Question

A force is applied to the rim of a disk that can rotate like a merry-go-round, so as to change its angular velocity. Its initial and final angular velocities, respectively, for four situations are: (a) –2 rad/s, 5 rad/s; (b) 2 rad/s, 5 rad/s; (c) –2 rad/s, –5 rad/s; and (d) 2 rad/s, –5 rad/s. Rank the situations according to the work done by the torque due to the force, greatest first. If multiple situations rank equally, use the same rank for each, then exclude the intermediate ranking (i.e. if objects A, B, and C must be ranked, and A and B must both be ranked first, the ranking would be A:1, B:1, C:3).
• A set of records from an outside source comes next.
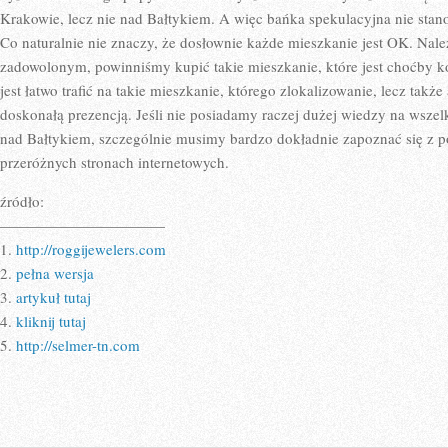
Krakowie, lecz nie nad Bałtykiem. A więc bańka spekulacyjna nie stan
Co naturalnie nie znaczy, że dosłownie każde mieszkanie jest OK. Nal
zadowolonym, powinniśmy kupić takie mieszkanie, które jest choćby k
jest łatwo trafić na takie mieszkanie, którego zlokalizowanie, lecz także
doskonałą prezencją. Jeśli nie posiadamy raczej dużej wiedzy na wsze
nad Bałtykiem, szczególnie musimy bardzo dokładnie zapoznać się z p
przeróżnych stronach internetowych.
źródło:
———————————
1.
http://roggijewelers.com
2.
pełna wersja
3.
artykuł tutaj
4.
kliknij tutaj
5.
http://selmer-tn.com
If all situations rank equally, rank each as '1'.

Answer 1

Answer:

A = B = C > D

Explanation:

Work done to stop the disc is given as

$W = \Delta K$

$W = \frac{1}{2}I(\omega_f^2 - \omega_i^2)$

so we have

(a) –2 rad/s, 5 rad/s;

(b) 2 rad/s, 5 rad/s;

(c) –2 rad/s, –5 rad/s; and

(d) 2 rad/s, –5 rad/s.

So we have

$W_a = W_b = W_c = \frac{1}{2}I(5^2 - 2^2)$

$W_d = \frac{1}{2}I(2^2 - 5^2)$

so we have

A = B = C > D